__RECORDS SUPPLIED__:
*** Block opens ***

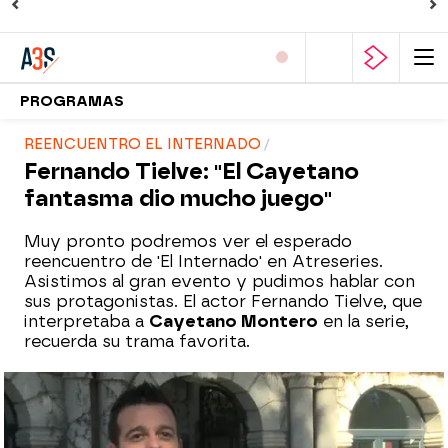
PROGRAMAS
REENCUENTRO EL INTERNADO
Fernando Tielve: "El Cayetano
fantasma dio mucho juego"
Muy pronto podremos ver el esperado
reencuentro de 'El Internado' en Atreseries.
Asistimos al gran evento y pudimos hablar con
sus protagonistas. El actor Fernando Tielve, que
interpretaba a
Cayetano Montero
en la serie,
recuerda su trama favorita.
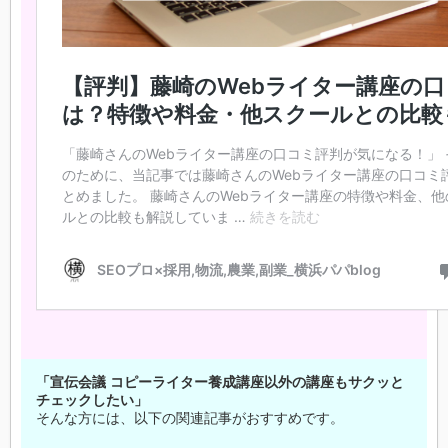
「宣伝会議 コピーライター養成講座以外の講座もサクッと
チェックしたい」
そんな方には、以下の関連記事がおすすめです。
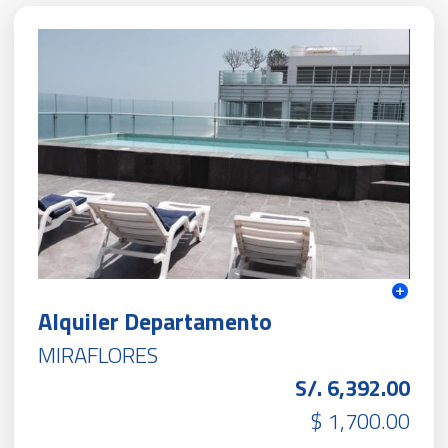
Alquiler Departamento
MIRAFLORES
S/. 6,392.00
$ 1,700.00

*** Block closes ***

Rewrite every line of text in the data above as a Markdown table with the columns Row and Line, numbering the rows in order and skipping blank lines. Leave the pictures out.

__TASK RESPONSE__:
| Row | Line |
|---|---|
| 1 | PROGRAMAS |
| 2 | REENCUENTRO EL INTERNADO |
| 3 | Fernando Tielve: "El Cayetano |
| 4 | fantasma dio mucho juego" |
| 5 | Muy pronto podremos ver el esperado |
| 6 | reencuentro de 'El Internado' en Atreseries. |
| 7 | Asistimos al gran evento y pudimos hablar con |
| 8 | sus protagonistas. El actor Fernando Tielve, que |
| 9 | interpretaba a |
| 10 | Cayetano Montero |
| 11 | en la serie, |
| 12 | recuerda su trama favorita. |
| 13 | 「宣伝会議 コピーライター養成講座以外の講座もサクッと |
| 14 | チェックしたい」 |
| 15 | そんな方には、以下の関連記事がおすすめです。 |
| 16 | Alquiler Departamento |
| 17 | MIRAFLORES |
| 18 | S/. 6,392.00 |
| 19 | $ 1,700.00 |